À deux semaines d’intervalle, mi-octobre et début novembre, les deux principaux titres satiriques, Siné Mensuel et Charlie Hebdo tirent la sonnette d’alarme auprès de leurs lecteurs. Ils seraient au bord de la cessation de paiement. Explications.
L’Hebdomadaire Charlie Hebdo, leader de cette famille de presse, est le plus sévèrement touché (100 000 euros de pertes pour 5,2 millions d’euros de chiffre d’affaires prévisionnel en 2014). Le déficit a doublé par rapport à 2013. En cause, une baisse de 7 à 8% de sa diffusion (30 000 exemplaires, selon l’éditeur en 2013) depuis 2010, alors qu’elle constitue sa source exclusive de revenus. Le titre dirigé par Stéphane Charbonnier compte “lever” pas moins d’un million d’euros en deux mois pour, enfin, effectuer sa révolution numérique. En 2011, après l’incendie qui a ravagé ses bureaux, le titre avait récupéré près de 300 000 euros en quelques semaines. Dans les deux cas, les dons, effectués auprès de l’association Presse & pluralisme, peuvent être défiscalisés à hauteur de 66% pour les particuliers et de 60% pour les entreprises.
L’objectif, pour Les Éditions rotative, éditrices du titre, est de doter Charlie Hebdo d’un vrai dispositif numérique générateur de revenus. CharlieHebdo.fr n’a réalisé que 25 000 euros de recettes. Un site renouvelé, intégrant une version numérique payante de Charlie Hebdo et la possibilité de consulter les archives, est ainsi dans les tuyaux au premier semestre 2015. Une application mobile, sur tablette et sur smartphone, doit aussi être lancée. Le titre, qui recrutera un salarié sur le site, pense atteindre par ce biais 120 000 euros de recettes sur ce canal d’ici deux ans. L’arrivée d’argent frais permettra également à Charlie Hebdo de moderniser sa formule print, qui date de cinq ans. Il s’agit par ce biais d’au moins freiner l’érosion de la diffusion. Très tardivement, Charlie Hebdo réalise que sa survie dépend à présent d’une réforme sensible de son modèle économique.

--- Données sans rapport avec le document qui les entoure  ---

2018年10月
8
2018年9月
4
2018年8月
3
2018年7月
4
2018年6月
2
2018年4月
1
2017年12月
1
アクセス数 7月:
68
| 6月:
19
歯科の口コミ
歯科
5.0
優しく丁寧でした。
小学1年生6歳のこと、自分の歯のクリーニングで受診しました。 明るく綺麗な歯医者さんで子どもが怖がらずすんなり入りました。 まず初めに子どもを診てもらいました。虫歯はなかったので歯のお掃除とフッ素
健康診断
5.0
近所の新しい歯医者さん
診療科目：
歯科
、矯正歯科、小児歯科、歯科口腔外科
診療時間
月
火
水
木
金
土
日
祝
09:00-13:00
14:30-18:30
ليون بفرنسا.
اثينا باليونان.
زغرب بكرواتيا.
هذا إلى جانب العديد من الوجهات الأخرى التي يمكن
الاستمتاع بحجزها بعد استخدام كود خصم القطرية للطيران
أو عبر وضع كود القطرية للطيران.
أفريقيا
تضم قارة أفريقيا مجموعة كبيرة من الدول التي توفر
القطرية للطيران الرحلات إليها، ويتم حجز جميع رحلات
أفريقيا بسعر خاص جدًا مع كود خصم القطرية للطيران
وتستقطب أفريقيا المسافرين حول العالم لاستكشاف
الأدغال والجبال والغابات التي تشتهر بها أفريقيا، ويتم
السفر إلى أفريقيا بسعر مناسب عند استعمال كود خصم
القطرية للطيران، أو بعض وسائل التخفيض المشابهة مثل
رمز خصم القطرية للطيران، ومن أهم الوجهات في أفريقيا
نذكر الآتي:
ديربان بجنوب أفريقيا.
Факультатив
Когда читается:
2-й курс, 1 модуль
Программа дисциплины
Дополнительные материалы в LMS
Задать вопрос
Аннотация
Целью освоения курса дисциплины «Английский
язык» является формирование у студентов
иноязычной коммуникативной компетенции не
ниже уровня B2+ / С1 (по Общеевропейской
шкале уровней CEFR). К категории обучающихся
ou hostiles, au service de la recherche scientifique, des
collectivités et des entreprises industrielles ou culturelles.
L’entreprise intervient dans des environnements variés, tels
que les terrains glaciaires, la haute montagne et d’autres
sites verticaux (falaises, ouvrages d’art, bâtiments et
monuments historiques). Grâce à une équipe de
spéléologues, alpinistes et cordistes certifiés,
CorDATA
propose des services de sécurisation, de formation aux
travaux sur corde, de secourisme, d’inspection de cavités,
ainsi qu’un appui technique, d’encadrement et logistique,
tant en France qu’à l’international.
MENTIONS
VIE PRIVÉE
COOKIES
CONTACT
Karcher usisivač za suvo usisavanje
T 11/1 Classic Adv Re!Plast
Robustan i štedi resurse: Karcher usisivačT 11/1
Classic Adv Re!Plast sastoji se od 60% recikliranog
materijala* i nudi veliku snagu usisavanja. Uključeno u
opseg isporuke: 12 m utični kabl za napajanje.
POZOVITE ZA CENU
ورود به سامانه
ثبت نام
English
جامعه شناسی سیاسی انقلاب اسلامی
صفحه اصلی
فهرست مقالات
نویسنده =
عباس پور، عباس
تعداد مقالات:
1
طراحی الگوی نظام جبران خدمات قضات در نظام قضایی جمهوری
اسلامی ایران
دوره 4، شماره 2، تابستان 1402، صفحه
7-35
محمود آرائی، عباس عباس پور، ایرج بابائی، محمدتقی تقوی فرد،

Sans actionnaire industriel comme Charlie Hebdo (détenu par ses trois dirigeants, Stéphane Charbonnier, Laurent Souriceau et Eric Portheault), Siné Mensuel est aussi aux abois. Le titre, d’abord créé en 2008 sous forme d’Hebdomadaire par le dessinateur Maurice Sinet, vivote en version mensuelle. Il diffuserait moins de 10 000 exemplaires. Également dépourvu d’outil numérique réel, Siné Mensuel pourrait définitivement être arrêté fin 2014 sans l’aide financière de son lectorat.
Le navire amiral de la famille de presse satirique, Le Canard enchaîné, est lui-même attaqué sur ses fondamentaux. Sa diffusion (399 567 exemplaires) a baissé de 16% en 2013, entraînant un fort recul de son chiffre d’affaires l’année dernière. Ce dernier est passé de 30 millions d’euros en 2012 à 25 millions en 2013. Sans son trésor de guerre de plus de 100 millions d’euros, Le Canard enchaîné, rétif à tout développement digital, serait également menacé à moyen terme.